◆ TASK BRIEF: Without the pictures, write out all the lines below exactly as they appear.

◆ DATASET EXTRACT:
......

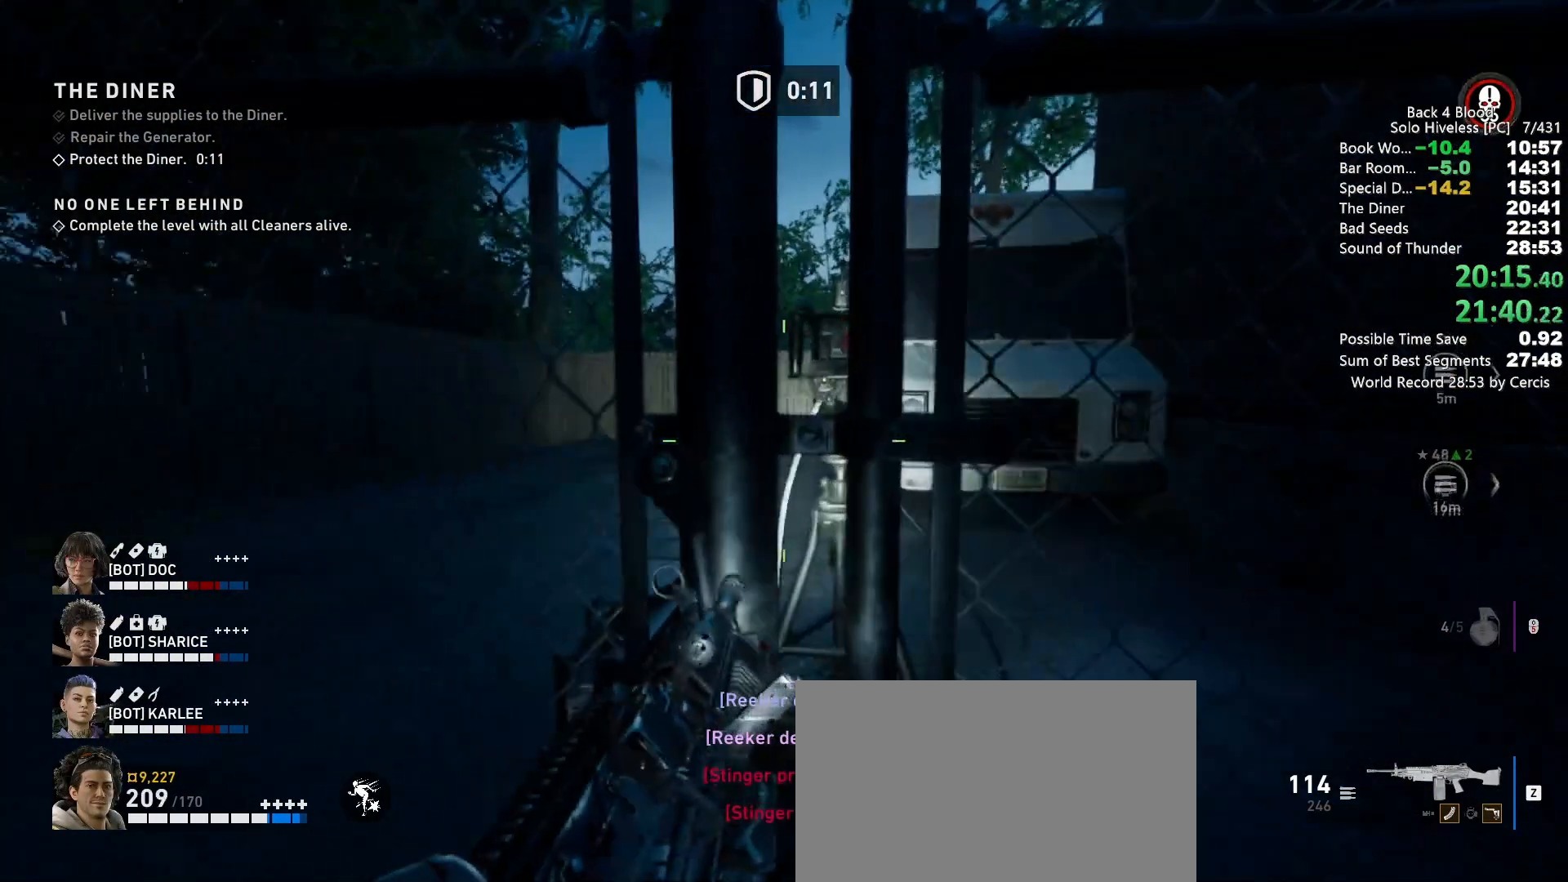
{"keys": ["c"], "mouse": [], "events": [[267, "w", "down"], [367, "w", "up"]]}
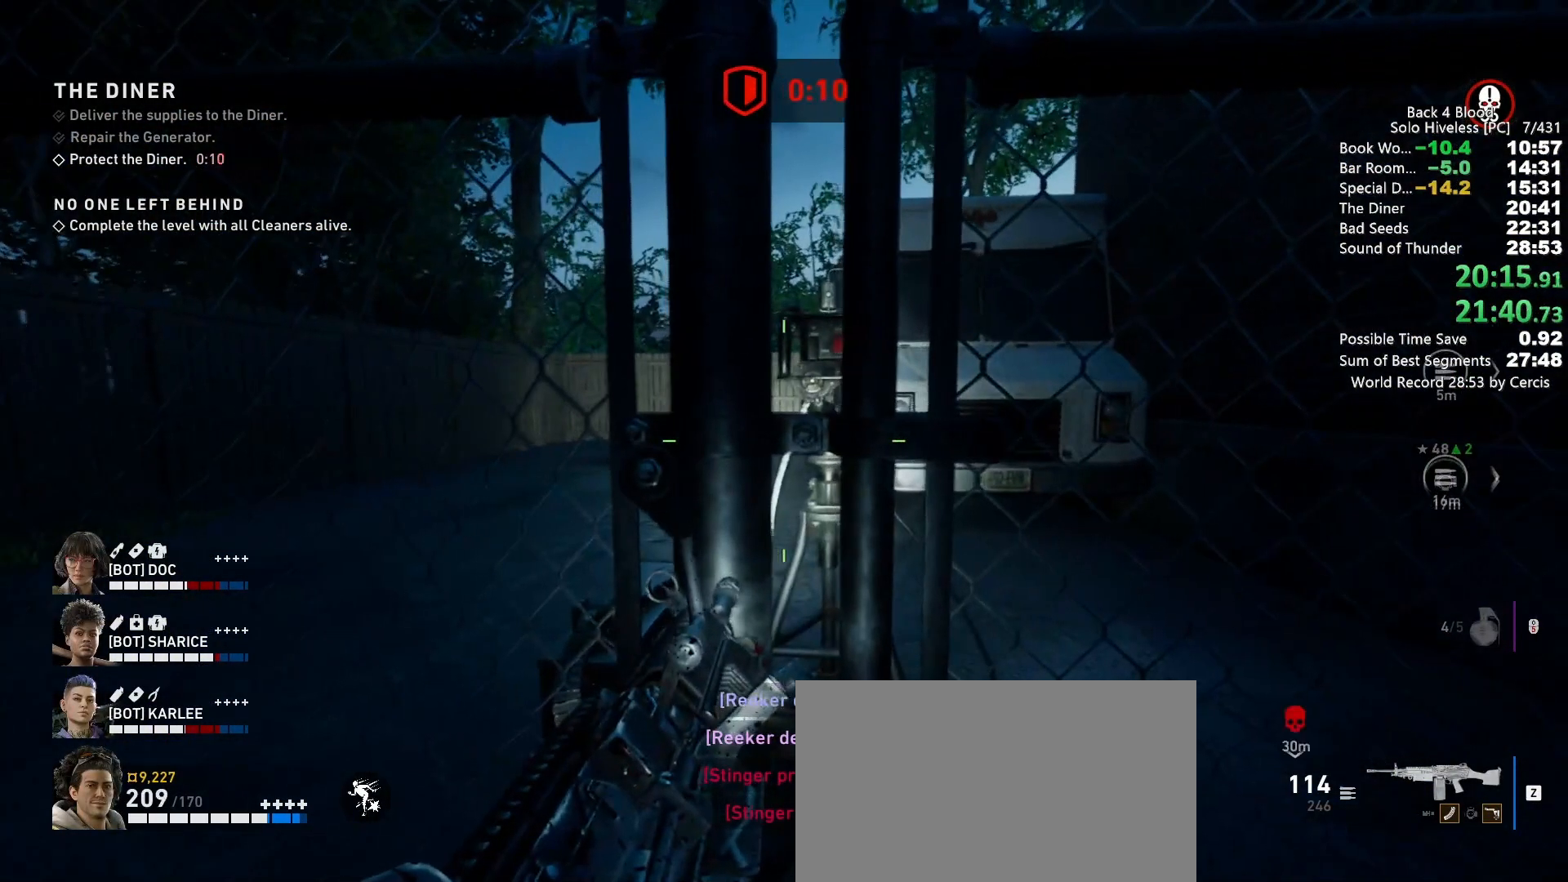
{"keys": ["c"], "mouse": [], "events": [[100, "w", "down"], [167, "w", "up"]]}
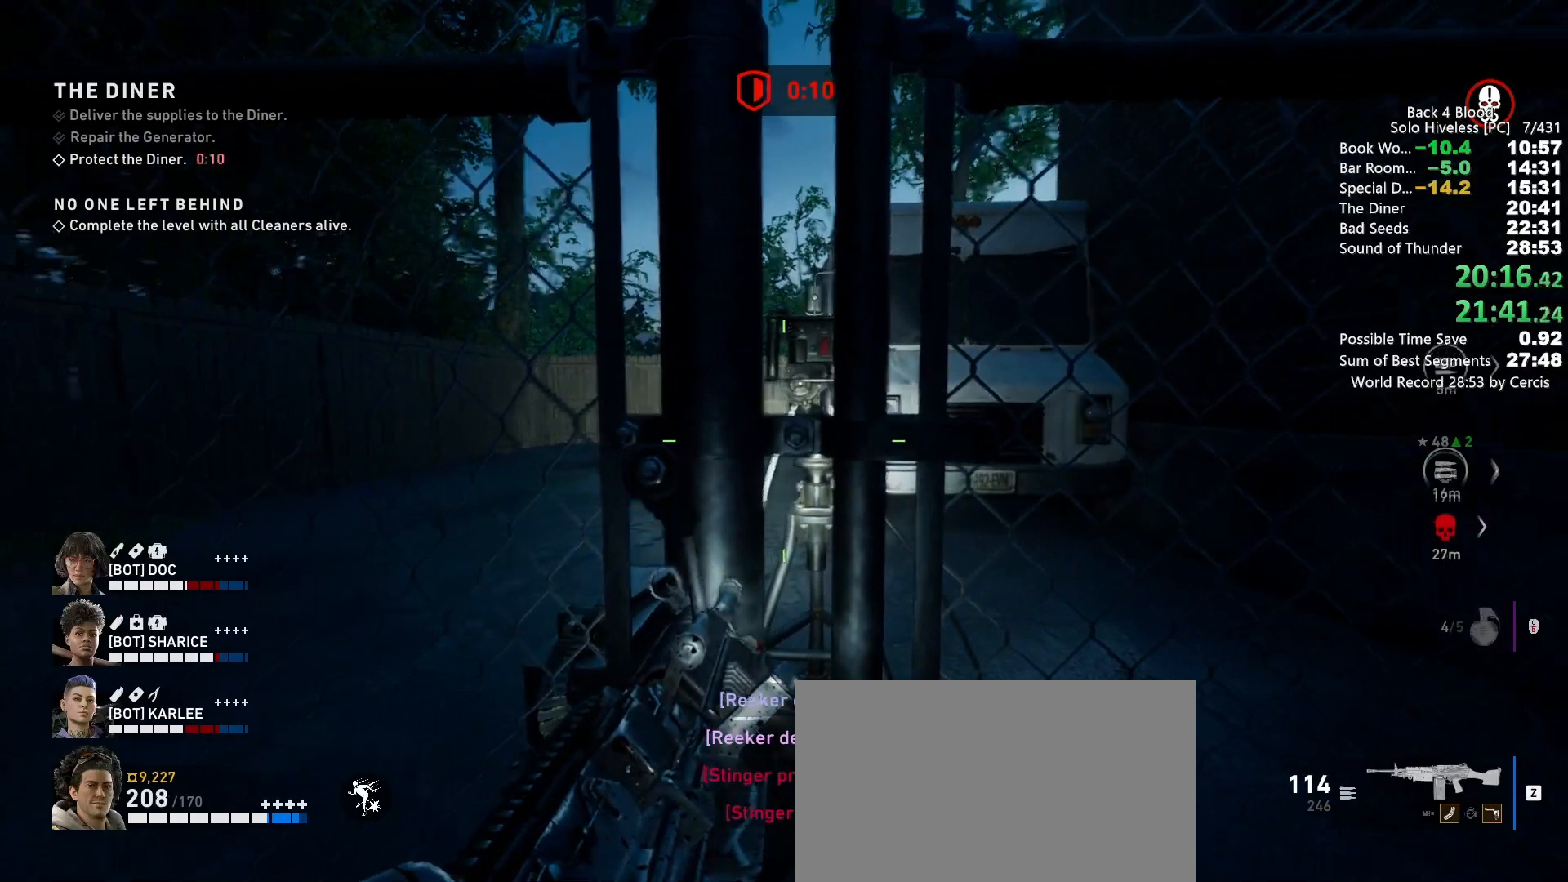
{"keys": [], "mouse": [], "events": [[267, "c", "up"], [300, "e", "down"], [400, "e", "up"]]}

......

◆ RESPONSE AREA:
{"keys": ["c"], "mouse": [], "events": [[267, "w", "down"], [367, "w", "up"]]}
{"keys": ["c"], "mouse": [], "events": [[100, "w", "down"], [167, "w", "up"]]}
{"keys": [], "mouse": [], "events": [[267, "c", "up"], [300, "e", "down"], [400, "e", "up"]]}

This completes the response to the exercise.